EXERCISE: Your task is to copy the stretch of lines in the records below that begins with the line containing "Testa a conectividade ICMP" and ends with the line containing "alignment of the", exactly as written, with nothing added.

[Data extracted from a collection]
****************************************

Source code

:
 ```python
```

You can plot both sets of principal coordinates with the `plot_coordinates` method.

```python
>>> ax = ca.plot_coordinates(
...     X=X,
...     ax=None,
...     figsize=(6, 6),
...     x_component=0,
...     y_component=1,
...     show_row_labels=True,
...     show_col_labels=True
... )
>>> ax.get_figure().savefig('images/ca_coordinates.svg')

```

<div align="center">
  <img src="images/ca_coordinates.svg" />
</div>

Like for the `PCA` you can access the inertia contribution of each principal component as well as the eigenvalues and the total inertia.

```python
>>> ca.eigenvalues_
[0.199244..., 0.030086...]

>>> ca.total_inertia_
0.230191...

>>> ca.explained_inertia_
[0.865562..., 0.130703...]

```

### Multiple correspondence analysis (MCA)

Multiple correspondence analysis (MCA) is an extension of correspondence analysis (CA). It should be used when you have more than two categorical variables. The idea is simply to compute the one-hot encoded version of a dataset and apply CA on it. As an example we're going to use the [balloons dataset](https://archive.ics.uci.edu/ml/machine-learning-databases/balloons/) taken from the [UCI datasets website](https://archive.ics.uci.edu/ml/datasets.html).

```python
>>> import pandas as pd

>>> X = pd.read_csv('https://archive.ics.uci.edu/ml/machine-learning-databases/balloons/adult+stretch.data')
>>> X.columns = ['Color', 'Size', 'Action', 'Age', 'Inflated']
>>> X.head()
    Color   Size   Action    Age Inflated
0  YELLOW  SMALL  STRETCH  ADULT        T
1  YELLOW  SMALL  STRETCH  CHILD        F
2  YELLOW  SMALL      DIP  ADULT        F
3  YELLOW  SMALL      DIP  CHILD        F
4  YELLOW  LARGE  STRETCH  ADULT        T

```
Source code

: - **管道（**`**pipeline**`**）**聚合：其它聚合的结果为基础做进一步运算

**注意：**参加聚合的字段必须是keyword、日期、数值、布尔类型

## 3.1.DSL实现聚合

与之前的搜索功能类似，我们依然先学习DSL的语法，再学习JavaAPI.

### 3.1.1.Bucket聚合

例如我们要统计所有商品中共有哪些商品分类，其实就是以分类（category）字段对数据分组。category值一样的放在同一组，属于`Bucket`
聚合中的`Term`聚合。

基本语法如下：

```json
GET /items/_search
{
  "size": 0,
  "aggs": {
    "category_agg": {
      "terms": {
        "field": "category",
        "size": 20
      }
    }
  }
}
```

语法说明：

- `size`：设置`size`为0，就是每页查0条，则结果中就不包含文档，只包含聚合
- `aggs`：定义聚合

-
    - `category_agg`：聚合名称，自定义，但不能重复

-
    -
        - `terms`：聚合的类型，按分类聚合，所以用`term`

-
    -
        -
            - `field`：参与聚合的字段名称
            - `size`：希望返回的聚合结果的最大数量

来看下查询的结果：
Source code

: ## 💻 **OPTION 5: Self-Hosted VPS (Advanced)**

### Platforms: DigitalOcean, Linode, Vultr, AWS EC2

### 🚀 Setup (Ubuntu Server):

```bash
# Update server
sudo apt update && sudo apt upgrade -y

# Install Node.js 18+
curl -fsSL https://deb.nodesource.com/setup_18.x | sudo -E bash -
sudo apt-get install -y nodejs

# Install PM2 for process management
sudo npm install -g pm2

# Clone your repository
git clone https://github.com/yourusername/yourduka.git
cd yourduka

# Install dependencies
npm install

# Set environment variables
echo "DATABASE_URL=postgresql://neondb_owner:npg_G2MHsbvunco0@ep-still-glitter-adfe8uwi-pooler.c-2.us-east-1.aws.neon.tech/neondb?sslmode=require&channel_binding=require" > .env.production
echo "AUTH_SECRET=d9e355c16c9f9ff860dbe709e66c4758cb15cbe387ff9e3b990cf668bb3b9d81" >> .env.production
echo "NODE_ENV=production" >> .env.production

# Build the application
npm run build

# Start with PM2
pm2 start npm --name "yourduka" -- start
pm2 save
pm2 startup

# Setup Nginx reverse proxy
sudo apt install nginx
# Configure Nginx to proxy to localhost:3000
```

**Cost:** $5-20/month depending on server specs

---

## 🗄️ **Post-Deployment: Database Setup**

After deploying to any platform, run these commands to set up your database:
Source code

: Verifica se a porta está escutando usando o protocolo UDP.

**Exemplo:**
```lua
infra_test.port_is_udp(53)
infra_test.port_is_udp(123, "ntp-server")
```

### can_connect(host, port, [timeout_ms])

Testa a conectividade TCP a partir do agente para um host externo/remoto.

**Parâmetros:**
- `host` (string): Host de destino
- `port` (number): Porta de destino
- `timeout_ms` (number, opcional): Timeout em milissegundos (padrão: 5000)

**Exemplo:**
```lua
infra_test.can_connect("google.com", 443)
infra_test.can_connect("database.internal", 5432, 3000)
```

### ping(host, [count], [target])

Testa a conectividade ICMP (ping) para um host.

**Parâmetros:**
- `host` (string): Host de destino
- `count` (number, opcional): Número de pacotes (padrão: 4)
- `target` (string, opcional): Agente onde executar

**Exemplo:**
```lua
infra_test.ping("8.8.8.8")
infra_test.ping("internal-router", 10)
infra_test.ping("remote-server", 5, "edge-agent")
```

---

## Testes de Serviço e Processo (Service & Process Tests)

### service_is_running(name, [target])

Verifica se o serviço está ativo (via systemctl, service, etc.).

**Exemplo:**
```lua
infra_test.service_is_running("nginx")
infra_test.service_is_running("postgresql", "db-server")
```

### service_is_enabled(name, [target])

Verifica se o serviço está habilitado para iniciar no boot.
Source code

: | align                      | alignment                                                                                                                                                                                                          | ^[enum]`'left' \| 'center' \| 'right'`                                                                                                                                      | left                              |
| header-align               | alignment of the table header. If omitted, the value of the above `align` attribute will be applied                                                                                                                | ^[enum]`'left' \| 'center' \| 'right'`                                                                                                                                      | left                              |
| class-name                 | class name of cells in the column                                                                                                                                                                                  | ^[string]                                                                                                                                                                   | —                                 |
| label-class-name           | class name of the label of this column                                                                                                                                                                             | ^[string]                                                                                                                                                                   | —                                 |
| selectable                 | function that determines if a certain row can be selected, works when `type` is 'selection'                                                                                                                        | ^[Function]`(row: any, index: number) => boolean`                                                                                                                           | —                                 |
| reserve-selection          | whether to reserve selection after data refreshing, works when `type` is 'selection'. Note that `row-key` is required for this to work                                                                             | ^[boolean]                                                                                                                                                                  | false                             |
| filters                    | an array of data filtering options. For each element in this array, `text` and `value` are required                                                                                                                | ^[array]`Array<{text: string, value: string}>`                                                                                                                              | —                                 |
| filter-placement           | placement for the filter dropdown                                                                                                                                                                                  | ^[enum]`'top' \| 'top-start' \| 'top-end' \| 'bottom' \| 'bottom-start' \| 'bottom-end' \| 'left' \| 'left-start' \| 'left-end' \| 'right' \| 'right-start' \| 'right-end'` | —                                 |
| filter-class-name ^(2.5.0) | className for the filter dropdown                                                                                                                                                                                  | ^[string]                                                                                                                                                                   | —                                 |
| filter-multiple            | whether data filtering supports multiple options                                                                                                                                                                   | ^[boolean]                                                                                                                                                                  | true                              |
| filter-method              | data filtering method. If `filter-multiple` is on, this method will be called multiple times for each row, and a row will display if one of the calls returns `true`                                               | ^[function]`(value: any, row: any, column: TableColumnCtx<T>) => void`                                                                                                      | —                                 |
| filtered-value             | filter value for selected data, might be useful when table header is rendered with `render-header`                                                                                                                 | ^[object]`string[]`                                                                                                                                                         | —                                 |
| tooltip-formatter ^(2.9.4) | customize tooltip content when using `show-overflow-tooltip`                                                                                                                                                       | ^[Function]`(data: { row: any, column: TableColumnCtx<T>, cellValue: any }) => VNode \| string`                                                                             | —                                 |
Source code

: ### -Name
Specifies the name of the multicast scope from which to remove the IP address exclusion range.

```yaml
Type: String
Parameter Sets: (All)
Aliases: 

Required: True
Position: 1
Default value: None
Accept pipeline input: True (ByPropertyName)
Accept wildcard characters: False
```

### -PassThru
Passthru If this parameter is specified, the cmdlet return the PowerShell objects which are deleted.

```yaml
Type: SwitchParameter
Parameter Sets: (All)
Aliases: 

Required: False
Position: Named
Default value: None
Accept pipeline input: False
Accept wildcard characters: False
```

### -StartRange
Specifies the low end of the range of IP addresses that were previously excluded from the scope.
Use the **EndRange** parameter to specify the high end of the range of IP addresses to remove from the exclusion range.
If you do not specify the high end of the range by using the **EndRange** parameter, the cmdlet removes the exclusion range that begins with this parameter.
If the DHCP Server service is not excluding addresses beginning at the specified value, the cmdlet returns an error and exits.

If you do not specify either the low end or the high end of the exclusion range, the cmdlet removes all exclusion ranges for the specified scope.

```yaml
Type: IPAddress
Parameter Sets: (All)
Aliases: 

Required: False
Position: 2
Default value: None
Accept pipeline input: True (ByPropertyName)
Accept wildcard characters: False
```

****************************************

SOLUTION FOR THIS TASK:
Testa a conectividade ICMP (ping) para um host.

**Parâmetros:**
- `host` (string): Host de destino
- `count` (number, opcional): Número de pacotes (padrão: 4)
- `target` (string, opcional): Agente onde executar

**Exemplo:**
```lua
infra_test.ping("8.8.8.8")
infra_test.ping("internal-router", 10)
infra_test.ping("remote-server", 5, "edge-agent")
```

---

## Testes de Serviço e Processo (Service & Process Tests)

### service_is_running(name, [target])

Verifica se o serviço está ativo (via systemctl, service, etc.).

**Exemplo:**
```lua
infra_test.service_is_running("nginx")
infra_test.service_is_running("postgresql", "db-server")
```

### service_is_enabled(name, [target])

Verifica se o serviço está habilitado para iniciar no boot.
Source code

: | align                      | alignment                                                                                                                                                                                                          | ^[enum]`'left' \| 'center' \| 'right'`                                                                                                                                      | left                              |
| header-align               | alignment of the table header. If omitted, the value of the above `align` attribute will be applied                                                                                                                | ^[enum]`'left' \| 'center' \| 'right'`                                                                                                                                      | left                              |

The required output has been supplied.